# Newbie Ball Bearing Question



## redbuffalo (Jul 9, 2013)

Hello all. Wondering how do I get the ball bearing off the spool? I tried to tap the pin but it looks like it's on there pretty solid. I don't want to have to dip the whole spool in acetone. Thanks


----------



## MattK (Feb 9, 2006)

We use these here in the shop.
https://squareup.com/market/matthews-reel-repair/boca-bearings-spool-pin-pliers


----------



## CoralSeas (May 2, 2012)

Yea, no two ways around it that pin has to come out. You can also take an appropriate size punch and tap it out. Easy does it with good support of the shaft so you don't bend it.


----------



## redbuffalo (Jul 9, 2013)

Thanks. I was able to use a small size robo grips pliers, using one end on the pin and the other on the thick part of the spool shaft to slowly push it out then use a punch out tool to drive the rest of it out. Thanks for the replies.


----------



## crabtrap (Apr 24, 2005)

I clean that bearing in situ using brake cleaner and compressed air. Done in 1 minute or less.


----------



## Drundel (Feb 6, 2006)

If you are going to be doing it a few times, get some pliers or any of the other tools out there made for that.


----------



## tc hardhead (Jun 19, 2006)

Unless it's really bad just lube in place.


----------



## Basswhippa (Oct 15, 2012)

This seems to work for me. I take an old 35 milimeter film canister. I fill it up with lighter fluid. I turn the spool sideways and set the spool on top of it and let it soak for a few minutes. I shake it around some, pushing the spool down flush so it doesn't come out. I would love to hear what the experts think of my method. I never even remove that bearing.


----------



## redbuffalo (Jul 9, 2013)

Basswhippa said:


> This seems to work for me. I take an old 35 milimeter film canister. I fill it up with lighter fluid. I turn the spool sideways and set the spool on top of it and let it soak for a few minutes. I shake it around some, pushing the spool down flush so it doesn't come out. I would love to hear what the experts think of my method. I never even remove that bearing.
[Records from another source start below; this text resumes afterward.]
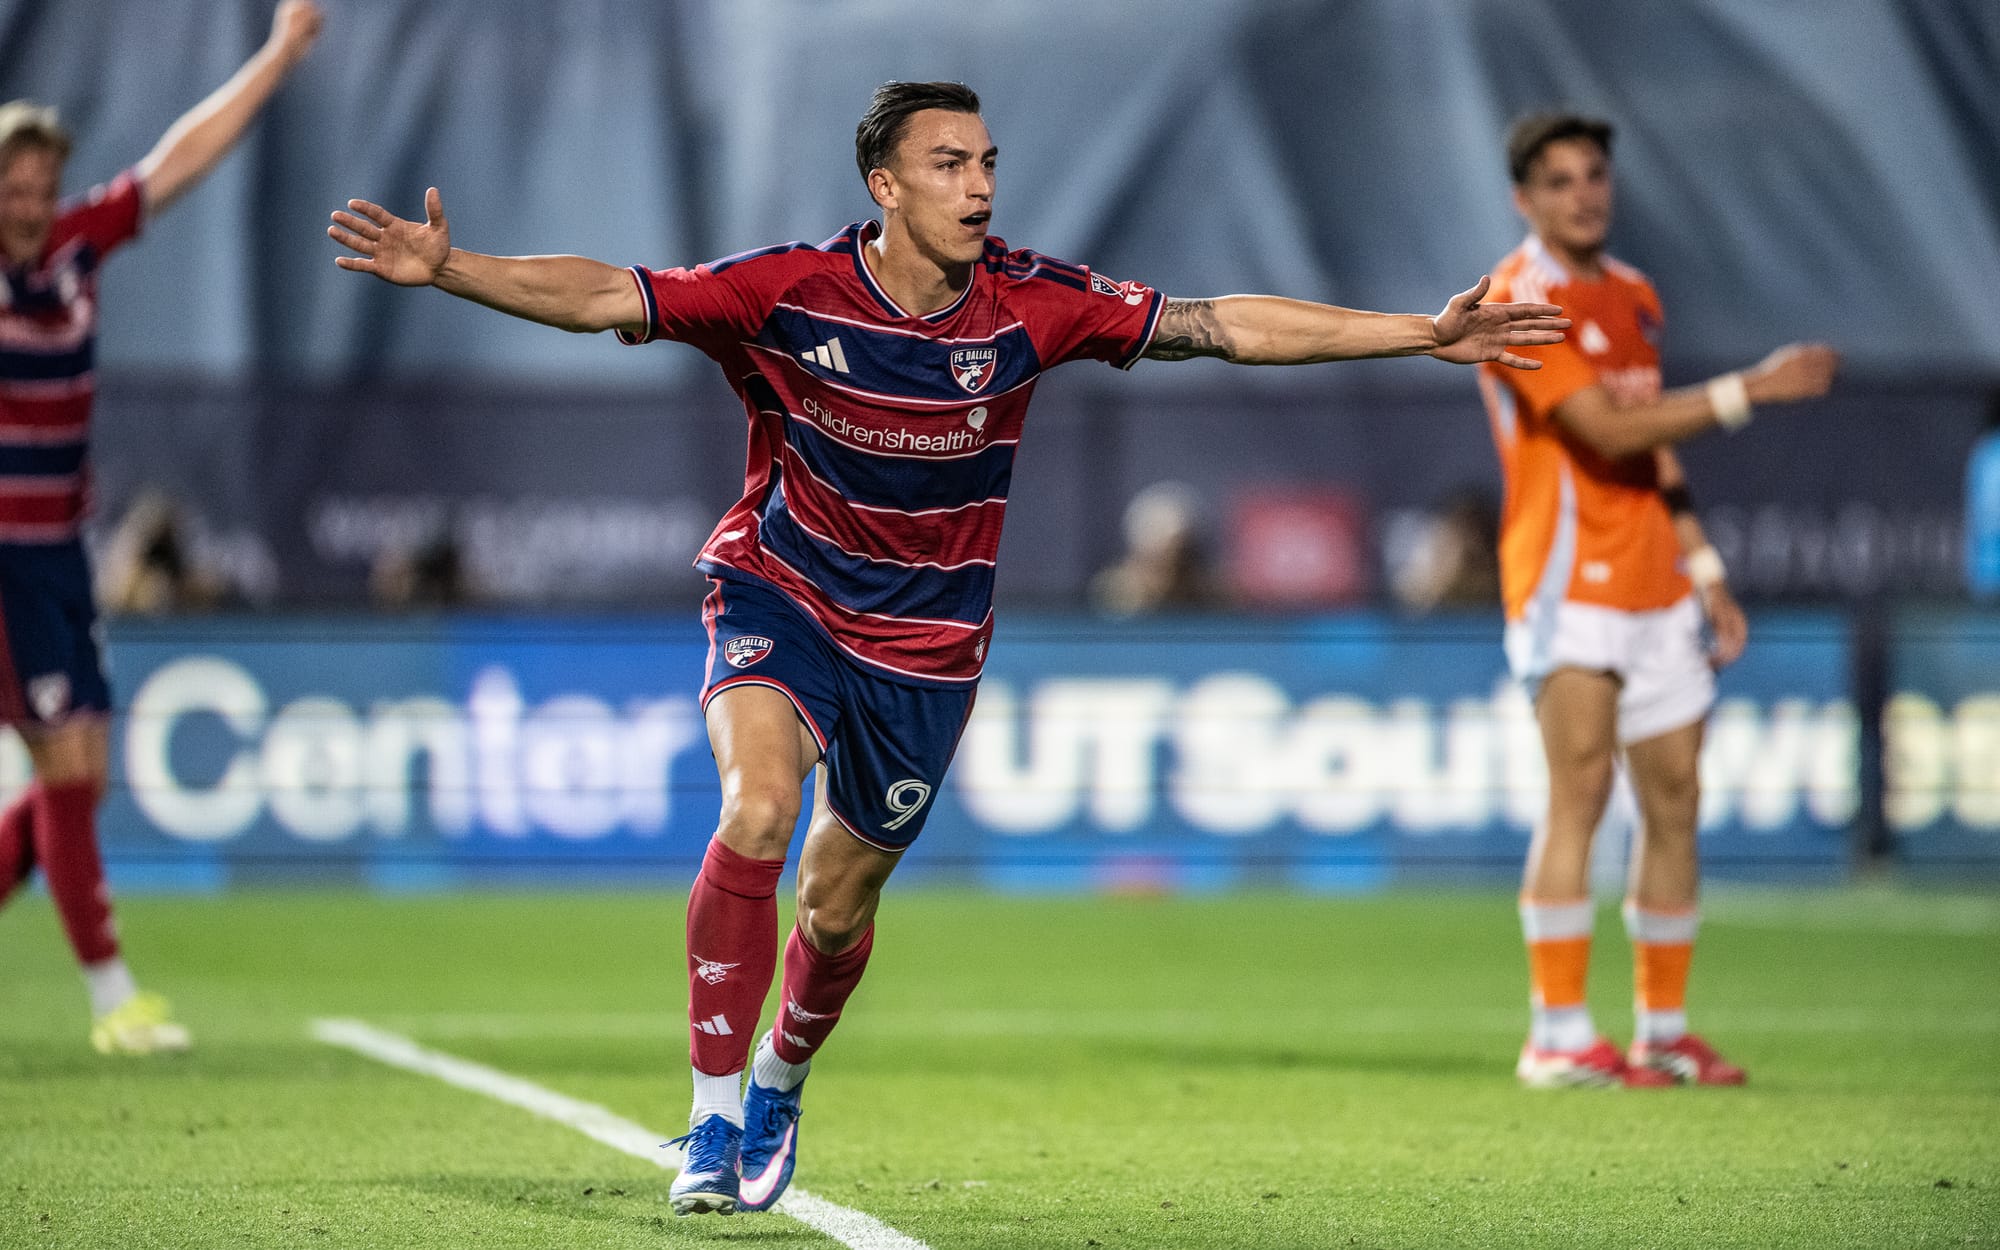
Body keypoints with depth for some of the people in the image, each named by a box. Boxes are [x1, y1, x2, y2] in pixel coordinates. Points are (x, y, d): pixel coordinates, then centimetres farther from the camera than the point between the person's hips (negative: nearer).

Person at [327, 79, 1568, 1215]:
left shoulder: (1030, 301, -12)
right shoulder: (789, 291, -18)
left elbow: (1221, 325, -9)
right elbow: (605, 295, -21)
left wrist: (1424, 334, -12)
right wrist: (447, 269, -36)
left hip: (925, 642, 2)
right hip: (781, 598, -2)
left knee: (837, 910, 9)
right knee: (757, 811, -29)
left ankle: (780, 1083, 43)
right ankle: (713, 1119, -18)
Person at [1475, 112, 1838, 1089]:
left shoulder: (1634, 297, 17)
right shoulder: (1522, 301, -10)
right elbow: (1608, 431, -19)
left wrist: (1704, 567, 19)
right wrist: (1747, 389, -18)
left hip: (1655, 586, 8)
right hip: (1569, 581, -8)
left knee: (1674, 800, 6)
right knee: (1579, 792, -13)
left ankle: (1664, 1032, 13)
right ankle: (1558, 1035, -13)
I might try that because I know one of these days, I'm going to bend that pin trying to get it out. lol. Thanks for the tip.


----------



## cfulbright (Jun 24, 2009)

Its not the pin you have to worry about bending... its the spool shaft! I bent one on a Gen1 Revo a while ago, not a good day.


----------



## redbuffalo (Jul 9, 2013)

cfulbright said:


> Its not the pin you have to worry about bending... its the spool shaft! I bent one on a Gen1 Revo a while ago, not a good day.


Well, I found this at the dollar store. Fits the spool perfectly. So I just pour some fluid in the bottom and dip my spool. I'll probably do several spools/bearings at a time. Don't want to waste all the fluid for just one bearing.


----------



## katjim00 (Jan 8, 2009)

I took a regular pair of slip joint pliers, ground the area smooth with a dremel and stone for the spool shaft to sit, and then drilled a hole in the pliers to allow the pin to travel through with no restrictions. U can make your own tool for next to nothing if you have a dremel, and most people do or know a neighbor that does.


----------